Xia et al. created a mathematical “simulation model” that combined (a) data on time from diagnosis to treatment under active surveillance and associated disease progression (from the Johns Hopkins active surveillance cohort of 769 patients); (b) data on time from radical prostatectomy to recurrence from the 3,470 cases in the CaPSURE database with clinical T stage ≤ T2a; and (c) data on time from recurrence to prostate cancer death from men with a T stage ≤ T2a among a Johns Hopkins cohort of 963 patients whose disease recurred after radical prostatectomy.
The authors then used these data to project outcomes for a hypothetical cohort of men aged between 40 and 90 years with low-risk prostate cancer (clinical stage ≤ T2a, Gleason score ≤ 6, and PSA level ≤ 10 ng/ml).
Here are their findings:
- 2.8 percent of men on active surveillance in the hypothetical cohort would die of prostate cancer within 20 years after diagnosis.

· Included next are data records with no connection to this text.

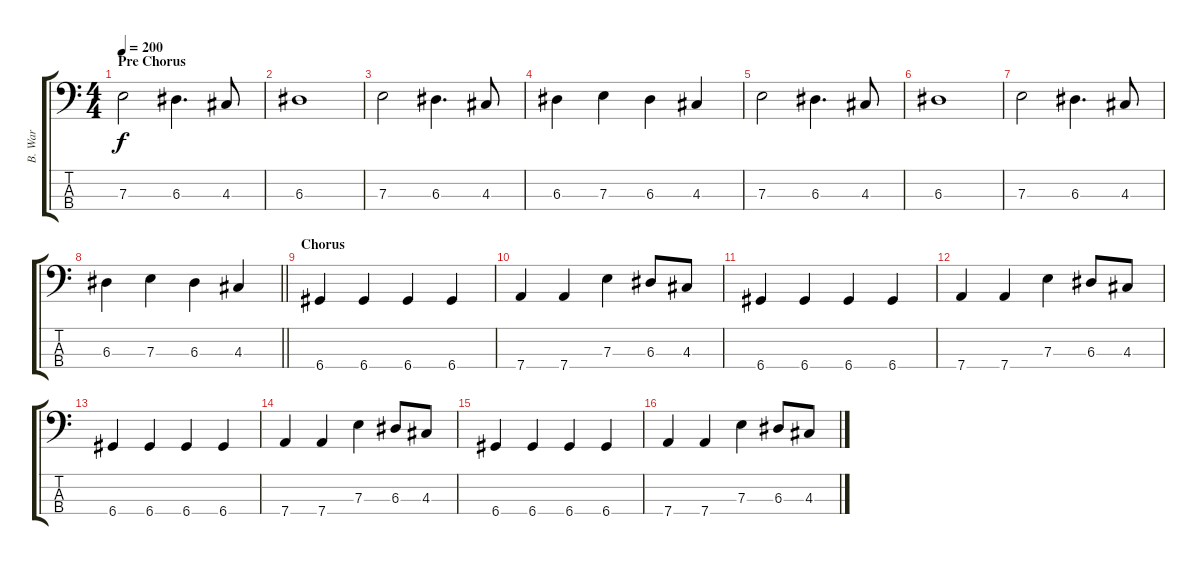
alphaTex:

\track ("B. War " "B. War ") {instrument electricbassfinger}
\staff {score tabs}
\tuning (G2 D2 A1 D1) {hide}
\ts (4 4)
\section ("" "Pre Chorus")
\tempo 200
\clef f4
\ks c
7.3.2{dy f} 6.3.4{d} 4.3.8 |
6.3.1 |
7.3.2 6.3.4{d} 4.3.8 |
6.3.4 7.3.4 6.3.4 4.3.4 |
7.3.2 6.3.4{d} 4.3.8 |
6.3.1 |
7.3.2 6.3.4{d} 4.3.8 |
\barLineRight lightlight
6.3.4 7.3.4 6.3.4 4.3.4 |
\section ("" "Chorus")
6.4.4 6.4.4 6.4.4 6.4.4 |
7.4.4 7.4.4 7.3.4 6.3.8 4.3.8 |
6.4.4 6.4.4 6.4.4 6.4.4 |
7.4.4 7.4.4 7.3.4 6.3.8 4.3.8 |
6.4.4 6.4.4 6.4.4 6.4.4 |
7.4.4 7.4.4 7.3.4 6.3.8 4.3.8 |
6.4.4 6.4.4 6.4.4 6.4.4 |
7.4.4 7.4.4 7.3.4 6.3.8 4.3.8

- 1.6 percent of men given an immediate radical prostatectomy would die of prostate cancer within 20 years after diagnosis.

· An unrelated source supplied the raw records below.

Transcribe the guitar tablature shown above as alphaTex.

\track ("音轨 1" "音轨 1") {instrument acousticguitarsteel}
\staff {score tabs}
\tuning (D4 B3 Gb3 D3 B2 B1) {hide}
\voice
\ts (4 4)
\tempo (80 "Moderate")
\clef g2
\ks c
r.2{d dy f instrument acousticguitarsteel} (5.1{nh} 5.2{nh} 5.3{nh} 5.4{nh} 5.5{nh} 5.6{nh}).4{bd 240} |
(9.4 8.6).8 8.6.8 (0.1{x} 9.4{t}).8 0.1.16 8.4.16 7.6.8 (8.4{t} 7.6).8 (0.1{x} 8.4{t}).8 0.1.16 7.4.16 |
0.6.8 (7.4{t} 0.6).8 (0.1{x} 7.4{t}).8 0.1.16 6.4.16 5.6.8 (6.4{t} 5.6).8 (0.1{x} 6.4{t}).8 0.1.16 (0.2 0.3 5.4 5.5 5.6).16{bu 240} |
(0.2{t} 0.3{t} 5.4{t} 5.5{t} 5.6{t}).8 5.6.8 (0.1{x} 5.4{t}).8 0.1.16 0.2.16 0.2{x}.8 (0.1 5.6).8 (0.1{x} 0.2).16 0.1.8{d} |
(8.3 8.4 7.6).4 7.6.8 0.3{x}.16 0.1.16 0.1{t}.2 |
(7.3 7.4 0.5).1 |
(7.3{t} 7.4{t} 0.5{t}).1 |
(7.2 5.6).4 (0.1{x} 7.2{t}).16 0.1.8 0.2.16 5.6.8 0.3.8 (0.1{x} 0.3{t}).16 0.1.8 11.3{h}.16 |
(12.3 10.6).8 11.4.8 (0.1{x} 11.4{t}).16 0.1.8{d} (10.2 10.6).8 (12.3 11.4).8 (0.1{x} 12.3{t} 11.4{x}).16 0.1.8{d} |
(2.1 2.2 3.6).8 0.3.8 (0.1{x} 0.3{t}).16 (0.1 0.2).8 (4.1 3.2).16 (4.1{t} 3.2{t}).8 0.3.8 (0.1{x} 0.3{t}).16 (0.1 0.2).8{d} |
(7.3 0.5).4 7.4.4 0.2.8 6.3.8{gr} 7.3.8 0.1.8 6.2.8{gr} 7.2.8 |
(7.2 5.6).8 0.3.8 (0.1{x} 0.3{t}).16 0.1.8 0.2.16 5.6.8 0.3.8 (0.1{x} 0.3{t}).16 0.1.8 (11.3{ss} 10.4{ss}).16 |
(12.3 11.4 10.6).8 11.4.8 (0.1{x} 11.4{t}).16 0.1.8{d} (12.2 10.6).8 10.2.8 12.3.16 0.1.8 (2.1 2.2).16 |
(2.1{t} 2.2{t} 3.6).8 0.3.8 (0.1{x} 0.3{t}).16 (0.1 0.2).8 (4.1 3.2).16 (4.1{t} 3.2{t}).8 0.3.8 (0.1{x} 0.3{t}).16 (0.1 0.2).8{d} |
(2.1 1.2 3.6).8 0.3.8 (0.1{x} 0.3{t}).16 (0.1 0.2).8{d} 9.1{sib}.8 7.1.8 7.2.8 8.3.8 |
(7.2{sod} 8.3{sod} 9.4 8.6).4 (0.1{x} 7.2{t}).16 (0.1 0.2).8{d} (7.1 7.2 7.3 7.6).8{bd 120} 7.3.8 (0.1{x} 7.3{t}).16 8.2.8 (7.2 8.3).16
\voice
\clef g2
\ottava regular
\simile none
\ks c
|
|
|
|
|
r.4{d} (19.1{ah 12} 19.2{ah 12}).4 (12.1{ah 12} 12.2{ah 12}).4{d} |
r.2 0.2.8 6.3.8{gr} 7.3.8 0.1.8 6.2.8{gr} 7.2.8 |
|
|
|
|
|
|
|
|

- The average projected increase in life expectancy associated with immediate radical prostatectomy (as opposed to initial active surveillance) was 1.8 months.
- Men on active surveillance would — on average — remain free of treatment for an additional 6.4 years relative to men treated immediately.
Xia et al. conclude that,
Active surveillance is likely to produce a very modest decline in prostate cancer-specific survival among men diagnosed with low-risk prostate cancer but could lead to significant benefits in terms of quality of life.

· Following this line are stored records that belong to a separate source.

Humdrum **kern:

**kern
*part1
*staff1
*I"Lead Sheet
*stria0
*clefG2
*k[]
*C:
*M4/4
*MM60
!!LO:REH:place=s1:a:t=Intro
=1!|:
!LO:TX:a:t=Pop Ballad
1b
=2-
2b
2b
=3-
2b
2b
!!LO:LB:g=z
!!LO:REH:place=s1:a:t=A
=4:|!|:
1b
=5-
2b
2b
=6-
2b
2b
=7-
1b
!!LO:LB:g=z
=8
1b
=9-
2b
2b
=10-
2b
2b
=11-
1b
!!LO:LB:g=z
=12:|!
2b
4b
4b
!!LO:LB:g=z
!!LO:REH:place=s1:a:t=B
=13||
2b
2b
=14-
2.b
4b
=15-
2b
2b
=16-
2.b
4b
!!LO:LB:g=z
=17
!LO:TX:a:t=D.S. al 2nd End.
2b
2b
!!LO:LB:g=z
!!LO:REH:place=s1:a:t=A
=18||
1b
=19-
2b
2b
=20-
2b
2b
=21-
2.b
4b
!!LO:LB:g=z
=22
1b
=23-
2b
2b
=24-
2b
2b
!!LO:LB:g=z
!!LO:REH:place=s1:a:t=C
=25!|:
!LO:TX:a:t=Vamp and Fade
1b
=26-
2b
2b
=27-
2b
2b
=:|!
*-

In a media release issued by the American Association for Cancer Research, the publisher of Clinical Cancer Research, Dr. Ruth Etzioni (the senior author of the study) is quoted as follows:
We are now diagnosing many more men with low-risk prostate cancer, a large fraction of whom would never have known they had disease in the absence of screening. These men have cancers that may not have caused them harm if they had not been detected through screening, and we are faced with the dilemma that not all of these men will benefit from treatment.
She goes on to state that:
Although this is not a new result, it is confirmation of what we expected and it substantiates data from previous studies looking at watchful waiting. Very few men with low-risk disease die from prostate cancer regardless, and the difference between treatments appears to be very modest.
Dr. Etzioni also acknowledges that — to date — we know relatively little about the differences between the quality of life between these two groups of patients. We obviously know that immediate treatment is associated with short- and long-term side effects, including impotence and incontinence. However, active surveillance might also have an effect on patients’ quality of life.
That 6-year treatment-free interval means that men who choose active surveillance will not have to endure treatment side effects during that time, but whether that is replaced by a negative impact on quality of life because of anxiety or repeat biopsies is not well known.